Segment Start: Records for the task
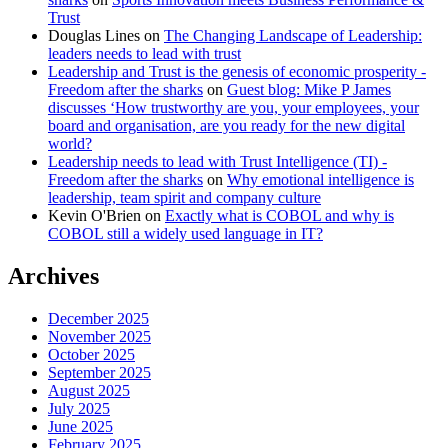
Trust
Douglas Lines
on
The Changing Landscape of Leadership:
leaders needs to lead with trust
Leadership and Trust is the genesis of economic prosperity -
Freedom after the sharks
on
Guest blog: Mike P James
discusses ‘How trustworthy are you, your employees, your
board and organisation, are you ready for the new digital
world?
Leadership needs to lead with Trust Intelligence (TI) -
Freedom after the sharks
on
Why emotional intelligence is
leadership, team spirit and company culture
Kevin O'Brien
on
Exactly what is COBOL and why is
COBOL still a widely used language in IT?
Archives
December 2025
November 2025
October 2025
September 2025
August 2025
July 2025
June 2025
February 2025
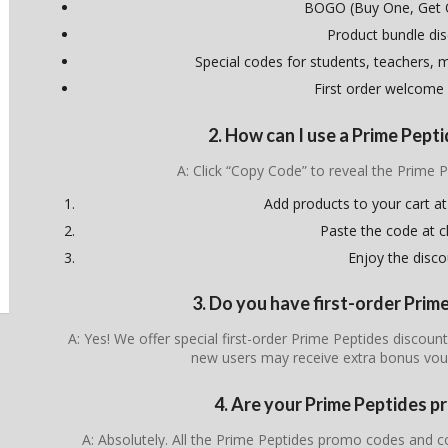
BOGO (Buy One, Get 
Product bundle di
Special codes for students, teachers, mi
First order welcome
2. How can I use a Prime Pep
A: Click “Copy Code” to reveal the Prime
Add products to your cart at
Paste the code at 
Enjoy the disco
3. Do you have first-order Pri
A: Yes! We offer special first-order Prime Peptides discoun
new users may receive extra bonus vou
4. Are your Prime Peptides p
A: Absolutely. All the Prime Peptides promo codes and c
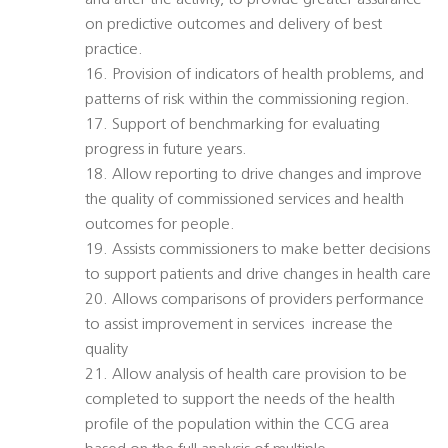
and after the activity, to provide greater assurance
on predictive outcomes and delivery of best
practice.
16. Provision of indicators of health problems, and
patterns of risk within the commissioning region.
17. Support of benchmarking for evaluating
progress in future years.
18. Allow reporting to drive changes and improve
the quality of commissioned services and health
outcomes for people.
19. Assists commissioners to make better decisions
to support patients and drive changes in health care
20. Allows comparisons of providers performance
to assist improvement in services  increase the
quality
21. Allow analysis of health care provision to be
completed to support the needs of the health
profile of the population within the CCG area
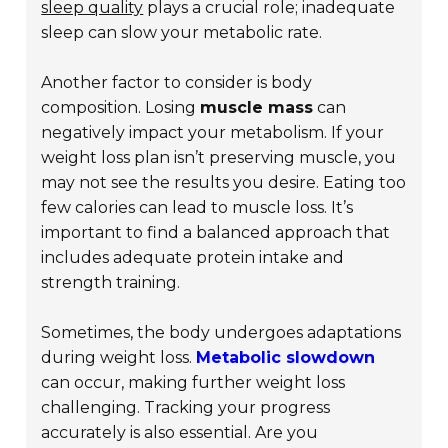
sleep quality
plays a crucial role; inadequate
sleep can slow your metabolic rate.
Another factor to consider is body
composition. Losing
muscle mass
can
negatively impact your metabolism. If your
weight loss plan isn’t preserving muscle, you
may not see the results you desire. Eating too
few calories can lead to muscle loss. It’s
important to find a balanced approach that
includes adequate protein intake and
strength training.
Sometimes, the body undergoes adaptations
during weight loss.
Metabolic slowdown
can occur, making further weight loss
challenging. Tracking your progress
accurately is also essential. Are you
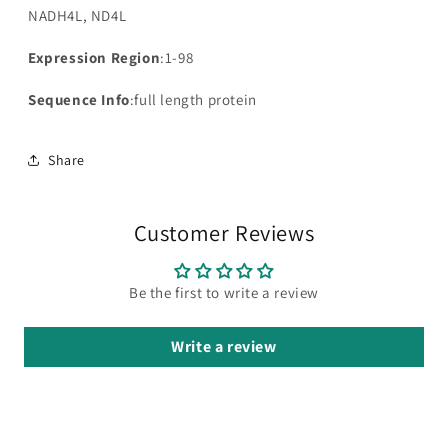
NADH4L, ND4L
Expression Region
:1-98
Sequence Info
:full length protein
Share
Customer Reviews
Be the first to write a review
Write a review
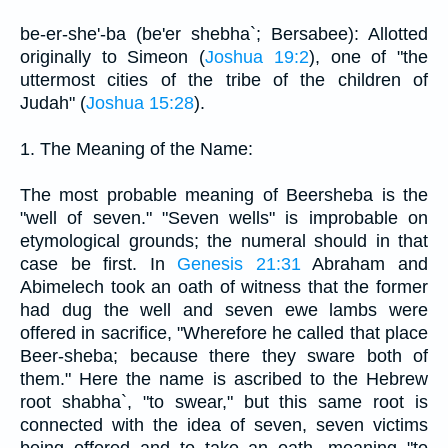
be-er-she'-ba (be'er shebha`; Bersabee): Allotted
originally to Simeon (
Joshua 19:2
), one of "the
uttermost cities of the tribe of the children of
Judah" (
Joshua 15:28
).
1. The Meaning of the Name:
The most probable meaning of Beersheba is the
"well of seven." "Seven wells" is improbable on
etymological grounds; the numeral should in that
case be first. In
Genesis 21:31
Abraham and
Abimelech took an oath of witness that the former
had dug the well and seven ewe lambs were
offered in sacrifice, "Wherefore he called that place
Beer-sheba; because there they sware both of
them." Here the name is ascribed to the Hebrew
root shabha`, "to swear," but this same root is
connected with the idea of seven, seven victims
being offered and to take an oath, meaning "to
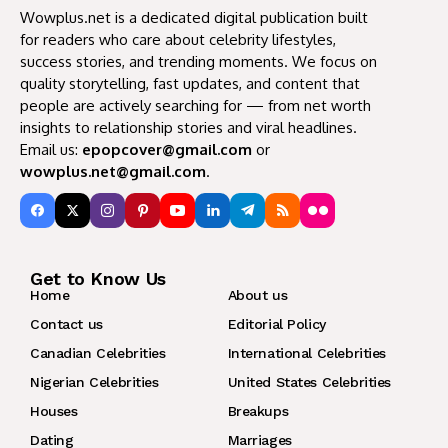
Wowplus.net is a dedicated digital publication built
for readers who care about celebrity lifestyles,
success stories, and trending moments. We focus on
quality storytelling, fast updates, and content that
people are actively searching for — from net worth
insights to relationship stories and viral headlines.
Email us:
epopcover@gmail.com
or
wowplus.net@gmail.com
.
Get to Know Us
Home
About us
Contact us
Editorial Policy
Canadian Celebrities
International Celebrities
Nigerian Celebrities
United States Celebrities
Houses
Breakups
Dating
Marriages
Segment End: Records for the task
▸ Task to carry out
Say, as a bare number, how many lines of the data hold the string "your".

▸ Response
6